Thomas spent time at Eastern Illinois University, where he majored in English and African American studies. There, he debated topics like why the Tuskegee Airmen were overlooked on campus and Chicago’s influence on rock and jazz.
“They just stepped over Chicago in music history,” Thomas said. “That was something I knew even then. I would engage with the teachers about how the first time jazz was even written about on paper was in the Chicago Tribune. Like, what do you mean jazz has nothing to do with the city?”
Five years ago, after marrying the love of his life, Lynette, the rise of the Chicago Urban Historian started.
“Lynette was into jogging, exercising and vegetables, so I had to fake like I was into it, too, to get her,” Thomas said. “I would go jogging with her, and in between dying, I would see the historic brown signs honoring people.

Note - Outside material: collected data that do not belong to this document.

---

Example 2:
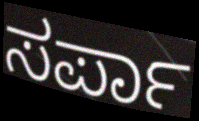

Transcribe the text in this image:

ಸರ್ಪಾ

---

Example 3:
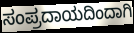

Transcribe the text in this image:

ಸಂಪ್ರದಾಯದಿಂದಾಗಿ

On the spot, if I knew who or what it was about, I’d type out a quick blurb and post it on Facebook. If I didn’t know, I’d come home, research it and post it like, ‘Hey, while running these 3 miles with Lynette, we came across this person, and this is why they have a brown sign.’”

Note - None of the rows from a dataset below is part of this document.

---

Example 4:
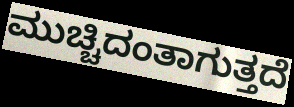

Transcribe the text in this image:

ಮುಚ್ಚಿದಂತಾಗುತ್ತದೆ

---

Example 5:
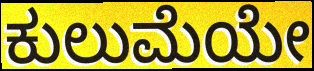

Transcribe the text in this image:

ಕುಲುಮೆಯೇ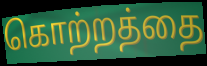
கொற்றத்தை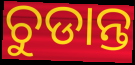
ଚୁଡାନ୍ତ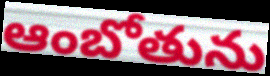
ఆంబోతును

Thomas said people commented on his posts to tell him how “cool” they were. So, he decided to film a video about the history of Harold’s Chicken Shack. That post did even better.

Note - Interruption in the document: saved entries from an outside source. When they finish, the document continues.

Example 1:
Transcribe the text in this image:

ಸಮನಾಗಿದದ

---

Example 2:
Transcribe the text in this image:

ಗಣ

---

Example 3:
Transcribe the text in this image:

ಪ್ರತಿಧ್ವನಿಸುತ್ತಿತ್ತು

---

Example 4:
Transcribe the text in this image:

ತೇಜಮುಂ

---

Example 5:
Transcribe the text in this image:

TikTok came a few years later.
“Before I got on there, you type in Chicago history, and it was like someone explaining why some other dude got shot by this dude and beefing,” Thomas said. “I understand that that goes on, and I respect it as historical journalism because, in 20 years, people will be able to back and look at those stories and say that Chicago was going through something — but that isn’t Chicago history.”
After trying — and failing — to get his daughter to tell the Chicago stories he researched, Thomas said he decided to do it himself.
It started with a short TikTok called “Chi town History.” The video has more than 4,000 views and 700 likes.
Today, Thomas’s videos have views in the five digits. The history of Parkway Gardens — posted shortly after news broke its owner has put the complex up for sale — has accumulated more than 36,000 views. The story of Robert “Yummy” Sandifer, an 11-year-old murdered by gang members in 1994, has more than 57,000 views.
Thomas said the newfound attention often makes him doubt himself before posting content — a problem he solves with a quick run or a shot of Jameson. But what he’s most afraid of is getting the details wrong.
“What I know is that if you’re a Black dude from Auburn Gresham with dreads and a tattoo of Nipsey Hussle on your arm, and you call yourself a historian, someone is going to fact check you,” Thomas said. “I encourage that, but I don’t want to be wrong if that occurs.”
To keep his facts straight, Thomas said he has $170 worth of subscriptions, ranging from the Washington Post to the Art Institute of Chicago. He said he hopes by establishing a nonprofit and applying for grants, he can eliminate the hefty expense.
“If I click the link and I need to pay to get in there to verify a quote, it’s probably going to get that $9.99 from me,” Thomas said. “I need research and grant money so my wife doesn’t put me out.”
As long as there’s Chicago history to tell, Thomas said he’ll be here to tell it.
He’s hoping to make his way through all 77 Chicago neighborhoods on TikTok (he knocked 20 off his list already). He started offering in-person tours of the South Side. And he’s thinking of posting longer videos about Chicago’s history on his YouTube page.
Next in line, he said, is a video about Roseland and the neighborhood’s shifting demographic.
But at the end of the day, Thomas said his dedication to reporting Chicago’s history runs deeper than simple curiosity. He said he does it for his children and his father, the person who started it all.
“If you’ve ever seen most of my videos, my father is behind me,” Thomas said. “I have a picture of him on the wall behind me in the frame. I always keep him in mind, and I’m trying to outdo him in every aspect of life. I want my kids to be chasing my legend like I’m trying to chase my father’s. All of it is about that and him.”